The state's hospitals on Friday evening announced the policy limiting visits to patients except in limited circumstances, such as an end-of-life situation or allowing just one support person for child, maternity or surgery patients.

The move follows visitor restrictions set earlier in the week at the state's psychiatric hospitals and nursing homes.

New Jersey as of Friday had 50 confirmed cases of the new coronavirus, a number that had doubled overnight. New Jersey has had one death from the virus, a 69-year-old man who had other underlying medical conditions.

“With a growing number of cases and evidence of community transmission, the standard policy now bars visitors with some limited exceptions,” New Jersey Hospital Association President and CEO Cathy Bennett said. “These updated guidelines are voluntary, but are informed by the support and feedback of hospital CEOs and more than 270 clinicians from hospital and post-acute facilities who joined NJHA on a conference call today.”

The standardized policy:

  • No hospital visitors will be allowed until further notice.

Limited exceptions include:

  • Patients in hospice or end-of-life care
  • One visitor/support person for maternity patients
  • One visitor/support person for pediatric patients
  • One visitor/support person for an individual undergoing same-day surgery or an ambulatory procedure.
  • Visitors who meet these exceptions will be screened for symptoms before being allowed to visit.

Symptoms of the virus range from mild to severe and include fever, coughing and shortness of breath.
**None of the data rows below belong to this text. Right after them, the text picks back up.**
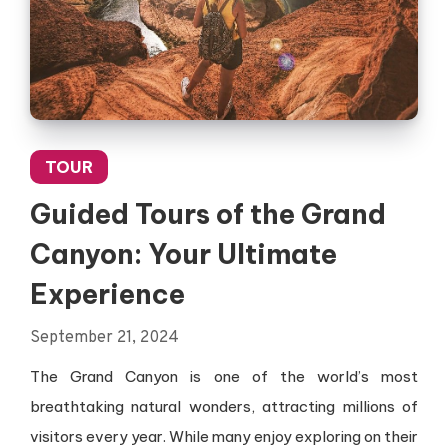
TOUR
Guided Tours of the Grand
Canyon: Your Ultimate
Experience
September 21, 2024
The Grand Canyon is one of the world’s most
breathtaking natural wonders, attracting millions of
visitors every year. While many enjoy exploring on their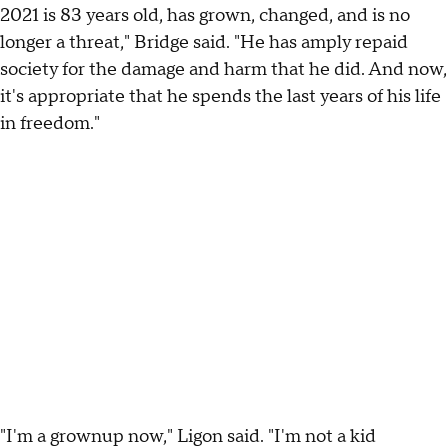
2021 is 83 years old, has grown, changed, and is no
longer a threat," Bridge said. "He has amply repaid
society for the damage and harm that he did. And now,
it's appropriate that he spends the last years of his life
in freedom."
"I'm a grownup now," Ligon said. "I'm not a kid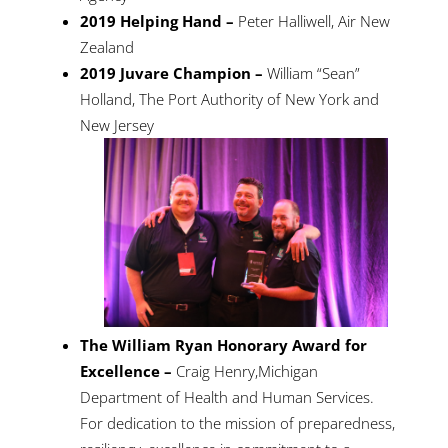
2019 Helping Hand –
Peter Halliwell, Air New
Zealand
2019 Juvare Champion –
William “Sean”
Holland, The Port Authority of New York and
New Jersey
The William Ryan Honorary Award for
Excellence –
Craig Henry,Michigan
Department of Health and Human Services.
For dedication to the mission of preparedness,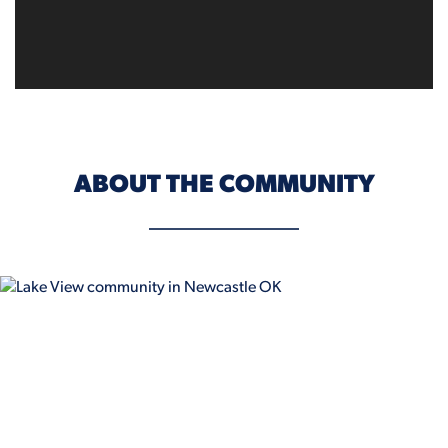
ABOUT THE COMMUNITY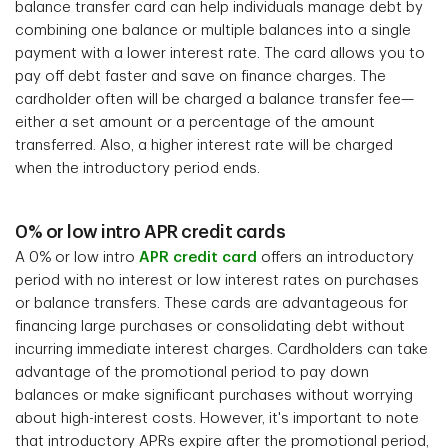
balance transfer card can help individuals manage debt by
combining one balance or multiple balances into a single
payment with a lower interest rate. The card allows you to
pay off debt faster and save on finance charges. The
cardholder often will be charged a balance transfer fee—
either a set amount or a percentage of the amount
transferred. Also, a higher interest rate will be charged
when the introductory period ends.
0% or low intro APR credit cards
A 0% or low intro
APR credit card
offers an introductory
period with no interest or low interest rates on purchases
or balance transfers. These cards are advantageous for
financing large purchases or consolidating debt without
incurring immediate interest charges. Cardholders can take
advantage of the promotional period to pay down
balances or make significant purchases without worrying
about high-interest costs. However, it's important to note
that introductory APRs expire after the promotional period,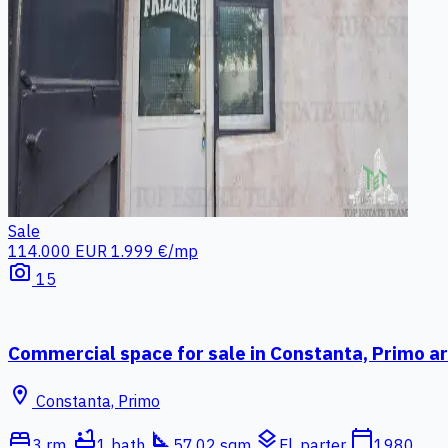
Sale
114.000 EUR
1.999 €/mp
photo_camera
15
Commercial space for sale in Constanta, Primo a
location_on
Constanta, Primo
bed
bathtub
square_foot
layers
calendar_today
3 rm.
1 bath
57.02 sqm
Fl. parter
1980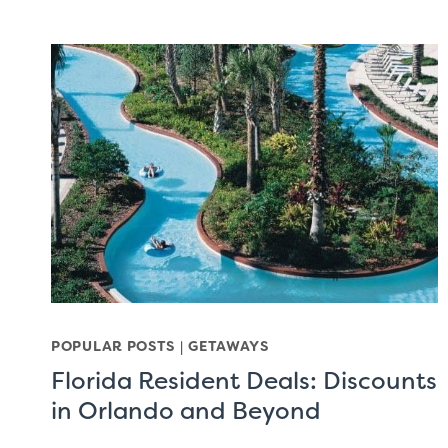
POPULAR POSTS
|
GETAWAYS
Florida Resident Deals: Discounts
in Orlando and Beyond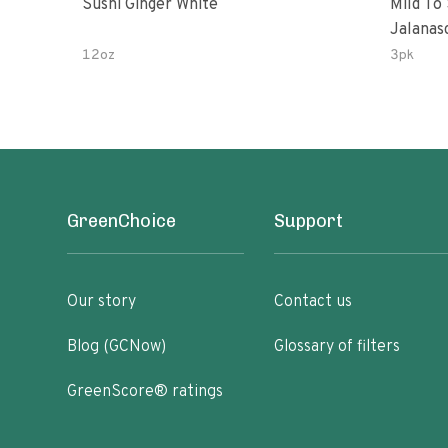
Sushi Ginger White
Mild To
Jalanasco Fermented J
Lemon &
12oz
3pk
Chili | 
GreenChoice
Support
Our story
Contact us
Blog (GCNow)
Glossary of filters
GreenScore® ratings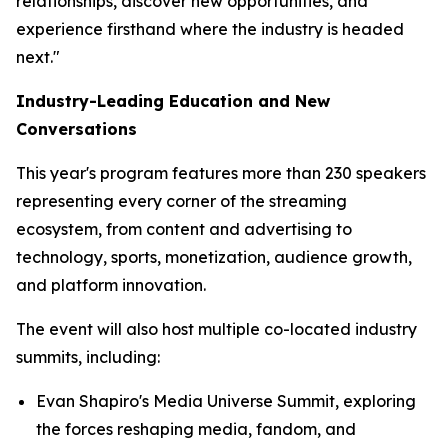
relationships, discover new opportunities, and
experience firsthand where the industry is headed
next."
Industry-Leading Education and New
Conversations
This year's program features more than 230 speakers
representing every corner of the streaming
ecosystem, from content and advertising to
technology, sports, monetization, audience growth,
and platform innovation.
The event will also host multiple co-located industry
summits, including:
Evan Shapiro's Media Universe Summit, exploring
the forces reshaping media, fandom, and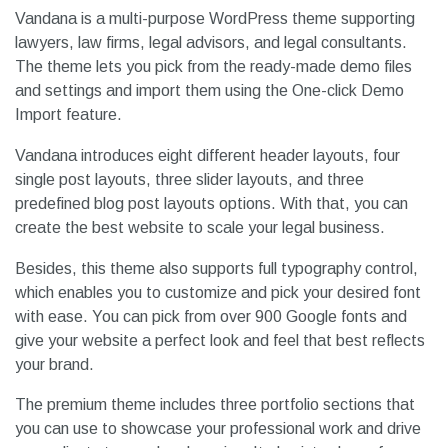
Vandana is a multi-purpose WordPress theme supporting
lawyers, law firms, legal advisors, and legal consultants.
The theme lets you pick from the ready-made demo files
and settings and import them using the One-click Demo
Import feature.
Vandana introduces eight different header layouts, four
single post layouts, three slider layouts, and three
predefined blog post layouts options. With that, you can
create the best website to scale your legal business.
Besides, this theme also supports full typography control,
which enables you to customize and pick your desired font
with ease. You can pick from over 900 Google fonts and
give your website a perfect look and feel that best reflects
your brand.
The premium theme includes three portfolio sections that
you can use to showcase your professional work and drive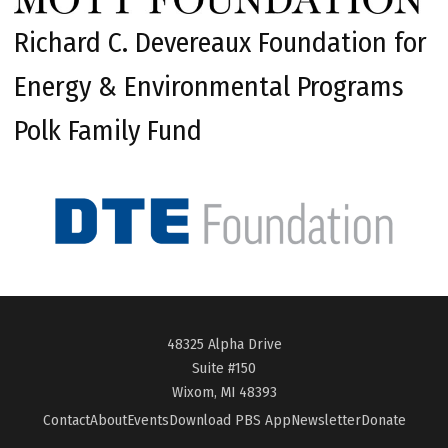
Richard C. Devereaux Foundation for
Energy & Environmental Programs
Polk Family Fund
48325 Alpha Drive
Suite #150
Wixom, MI 48393
Contact
About
Events
Download PBS App
Newsletter
Donate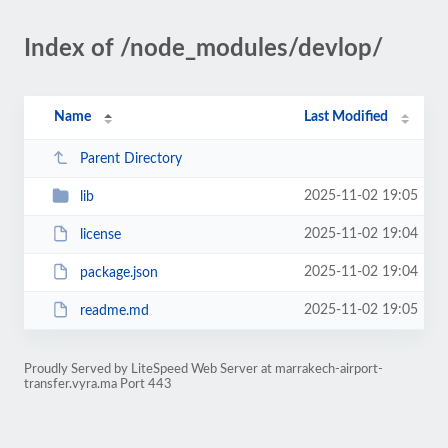
Index of /node_modules/devlop/
Name
Last Modified
Parent Directory
2025-11-02 19:05
lib
2025-11-02 19:04
license
2025-11-02 19:04
package.json
2025-11-02 19:05
readme.md
Proudly Served by LiteSpeed Web Server at marrakech-airport-
transfer.vyra.ma Port 443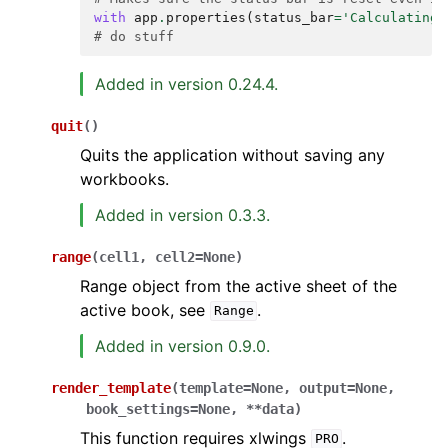
with
app
.
properties
(
status_bar
=
'Calculating.
# do stuff
Added in version 0.24.4.
quit
(
)
Quits the application without saving any
workbooks.
Added in version 0.3.3.
range
(
cell1
,
cell2
=
None
)
Range object from the active sheet of the
active book, see
.
Range
Added in version 0.9.0.
render_template
(
template
=
None
,
output
=
None
,
book_settings
=
None
,
**
data
)
This function requires xlwings
.
PRO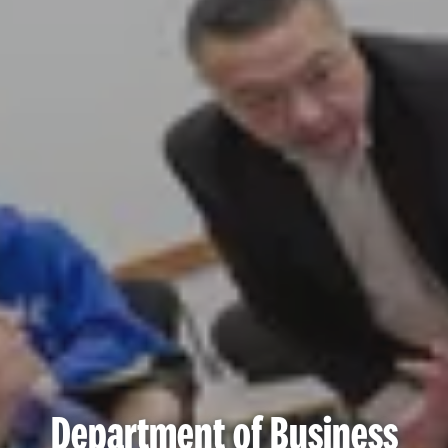
Department of Business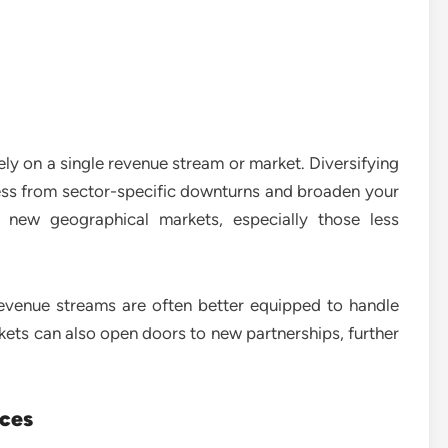
rely on a single revenue stream or market. Diversifying
ess from sector-specific downturns and broaden your
 new geographical markets, especially those less
revenue streams are often better equipped to handle
ts can also open doors to new partnerships, further
ices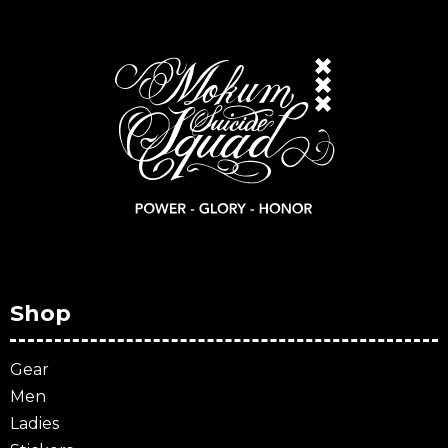
Shop
Gear
Men
Ladies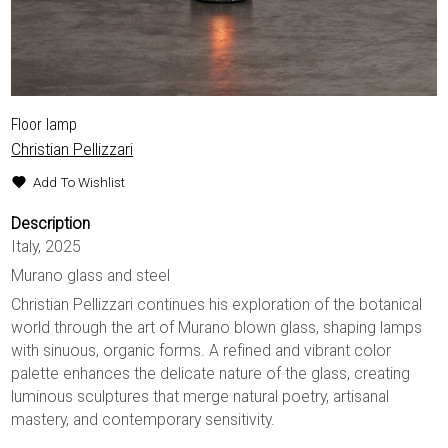
Floor lamp
Christian Pellizzari
Add To Wishlist
Description
Italy, 2025
Murano glass and steel
Christian Pellizzari continues his exploration of the botanical
world through the art of Murano blown glass, shaping lamps
with sinuous, organic forms. A refined and vibrant color
palette enhances the delicate nature of the glass, creating
luminous sculptures that merge natural poetry, artisanal
mastery, and contemporary sensitivity.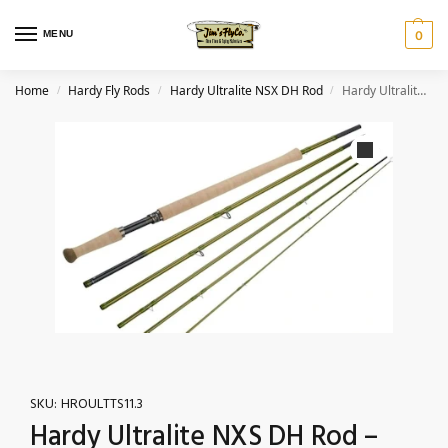
MENU
0
Home
Hardy Fly Rods
Hardy Ultralite NSX DH Rod
Hardy Ultralite NXS DH Rod – 4pc., 11’3″ 3wt (TPSS)
/
/
/
SKU:
HROULTTS11.3
Hardy Ultralite NXS DH Rod –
Most of the fatal victims worldwide have been older adults with other health ailments. There is no vaccine and doctors can only treat the symptoms of the disease.

Authorities have been trying to slow down the spread in order to avoid overwhelming the state's medical facilities, which only have about 700 specialized beds to treat patients suffering from serious COVID-19 symptoms.

Agencies have moved onto more dramatic measures — such as recommending that events with more than 250 people be canceled or postponed — after evidence indicated that the virus had begun to spread without trace in communities rather than just contact with known infected individuals.

Gov. Phil Murphy declared a public health state of emergency on March 9. Since then, hundreds of school districts have closed for several days while dozens have already made plans to remain closed and conduct remote and online learning for weeks.